Cody thought it was weird, but didn't place much stock in the story. He went to his room and watched TV until it was time for his usual bedtime. At one point, Cody reached for the remote and noticed that he couldn't find it. He had just used it, but now it was gone. He looked under the covers, under the bed and in the desk drawers, but found no sign of the remote control.

He thought he'd look for the remote in the morning and turned out the light. Shortly after turning out the light, Cody was startled by the knobs on the locked double doors suddendly clank hard as if someone had tried to open them. He sat up with a 'Huh!' reaction when he felt something whiz by his head. Bang! Something crashed into the headboard behind him. He quickly turned on the light. It was the remote control. Quickly, he turned on the TV and just sat there... for two hours. It was about 2 in the morning when he finally said aloud, "Okay... I can live with you if you just deal with me for a few days." He shut the light and TV off and went to sleep without incident.

Not wanting to be seen as a total wimp, he didn't mention it to the hotel staff, but he did mention it to his co-workers. They'd say stuff like, "Hey Cody, good luck with your ghosts!" when they'd leave him for the night.

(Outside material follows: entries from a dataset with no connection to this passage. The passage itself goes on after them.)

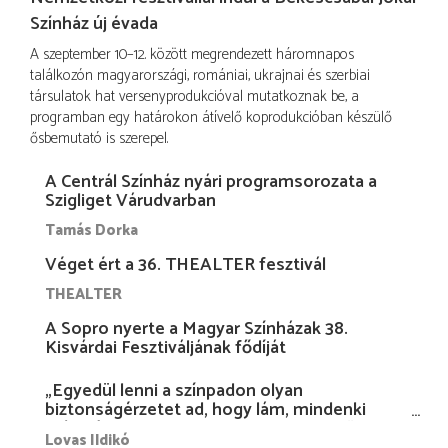
Színház új évada
A szeptember 10–12. között megrendezett háromnapos
találkozón magyarországi, romániai, ukrajnai és szerbiai
társulatok hat versenyprodukcióval mutatkoznak be, a
programban egy határokon átívelő koprodukcióban készülő
ősbemutató is szerepel.
A Centrál Színház nyári programsorozata a
Szigliget Várudvarban
Tamás Dorka
Véget ért a 36. THEALTER fesztivál
THEALTER
A Sopro nyerte a Magyar Színházak 38.
Kisvárdai Fesztiváljának fődíját
„Egyedül lenni a színpadon olyan
biztonságérzetet ad, hogy lám, mindenki
más nélkül is megvagyok magammal…”
Lovas Ildikó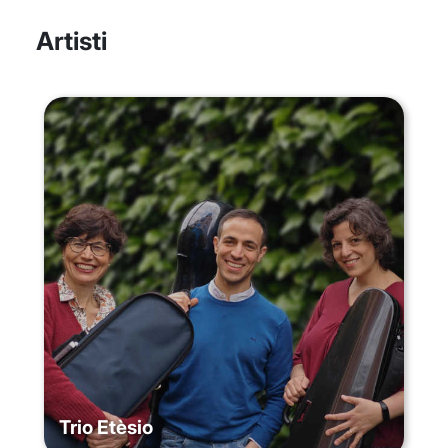
Artisti
Trio Etèsio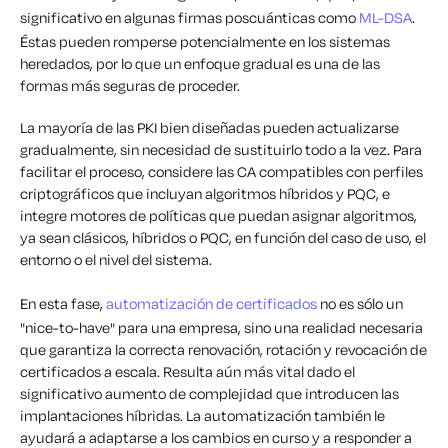
significativo en algunas firmas poscuánticas como
ML-DSA
.
Éstas pueden romperse potencialmente en los sistemas
heredados, por lo que un enfoque gradual es una de las
formas más seguras de proceder.
La mayoría de las PKI bien diseñadas pueden actualizarse
gradualmente, sin necesidad de sustituirlo todo a la vez. Para
facilitar el proceso, considere las CA compatibles con perfiles
criptográficos que incluyan algoritmos híbridos y PQC, e
integre motores de políticas que puedan asignar algoritmos,
ya sean clásicos, híbridos o PQC, en función del caso de uso, el
entorno o el nivel del sistema.
En esta fase,
automatización de certificados
no es sólo un
"nice-to-have" para una empresa, sino una realidad necesaria
que garantiza la correcta renovación, rotación y revocación de
certificados a escala. Resulta aún más vital dado el
significativo aumento de complejidad que introducen las
implantaciones híbridas. La automatización también le
ayudará a adaptarse a los cambios en curso y a responder a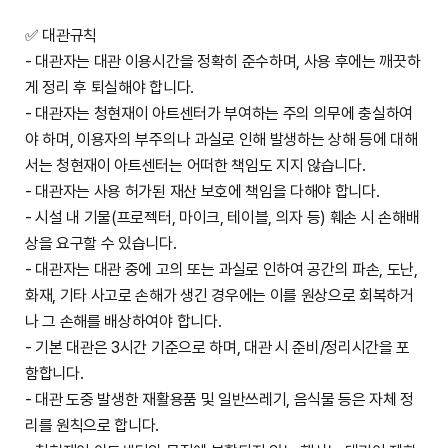
✅ 대관규칙
- 대관자는 대관 이용시간을 정확히 준수하며, 사용 후에는 깨끗하
게 정리 후 퇴실해야 합니다.
- 대관자는 청현재이 아트센터가 부여하는 주의 의무에 충실하여
야 하며, 이용자의 부주의나 과실로 인해 발생하는 상해 등에 대해
서는 청현재이 아트센터는 어떠한 책임도 지지 않습니다.
- 대관자는 사용 허가된 재산 보호에 책임을 다해야 합니다.
- 시설 내 기물(프로젝터, 마이크, 테이블, 의자 등) 훼손 시 손해배
상을 요구할 수 있습니다.
- 대관자는 대관 중에 고의 또는 과실로 인하여 공간의 파손, 도난,
화재, 기타 사고로 손해가 생긴 경우에는 이를 원상으로 회복하거
나 그 손해를 배상하여야 합니다.
- 기본 대관은 3시간 기준으로 하며, 대관 시 준비/정리시간을 포
함합니다.
- 대관 도중 발생한 재활용품 및 일반쓰레기, 음식물 등은 자체 정
리를 원칙으로 합니다.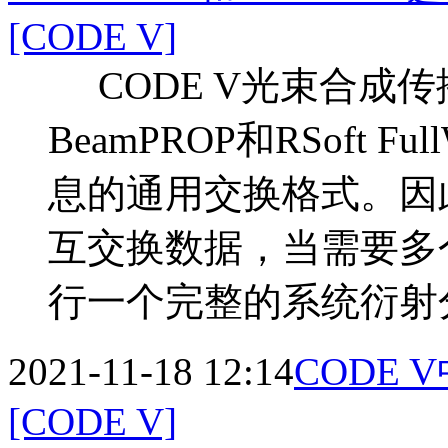
[CODE V]
CODE V光束合成传播
BeamPROP和RSoft
息的通用交换格式。因
互交换数据，当需要多
行一个完整的系统衍射
2021-11-18 12:14
CODE
[CODE V]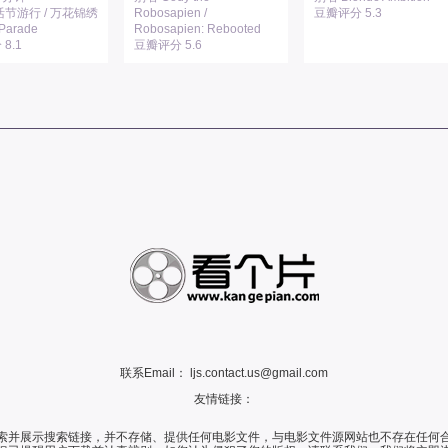
活节游行 / 万花锦绣
Robosapien /
豆瓣评分 5.3
 Parade
Robosapien: Rebooted
8.1
豆瓣评分 5.6
联系Email：
ljs.contact.us@gmail.com
友情链接：
索并展示搜索链接，并不存储、提供任何电影文件，与电影文件源网站也不存在任何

Cody didn't go right to his room after dinner, however. He went to the bar and stayed there drinking until the bar closed. Then he'd quickly run into the room, take a shower and go to bed. Cody would then get up in the morning an leave as soon as he was dressed.

The remote control flying by his head wasn't the only incident, however. Cody said that even though the hallway behind the wall that his bed sat against was usually deserted, it seemed well traveled during the night as he heard contant sets of footsteps all night long.

With the week finally over, Cody wearily checked into another hotel for a layover before flying back to Nebraska. When he checked in, the desk clerk told him that all the regular rooms were booked, but they had put him in a suite for the night. He opens the door and there's a room with a hottub in the middle of it. He thought to himself, "Well, this makes up for it."

When a I worked in San Francisco, another friend of mine was telling me about a friend of his in the San Francisco area who lived in a haunted house. He said that this guy didn't really like to talk about it, but would say that there were mainly things that would move, lights that were switched on that shouldn't have been and doors closing or opening by themselves.

One incident occurred when this guy was sitting in his living room by himself watching television. He hears the garage door open up and a car drive in. Pretty soon he sees his wife walk through the living room. He said hello to her, but she just walked on by and up the stairs. He just figured that she had a hard day at work and wanted to rest. He was just starting to wonder when she was going to come back downstairs when he heard the garage door open, a car pull in and his wife walked into the room. He turned white as a sheet when she walked in and said hello.

He had sort of noticed that this woman that walked through looked indifferent to him being there and was dressed in clothes that he had never seen. They looked upstairs, but the mystery woman was no where to be seen.

All of this talk of ghosts tends to creep me out, especially when it's dark and I'm alone, like right now. Granted I have my cat with me, but it still creeps me out. However, part of me seems compelled to read up on ghosts and to someday try to seek one out. I just love to torture myself I guess.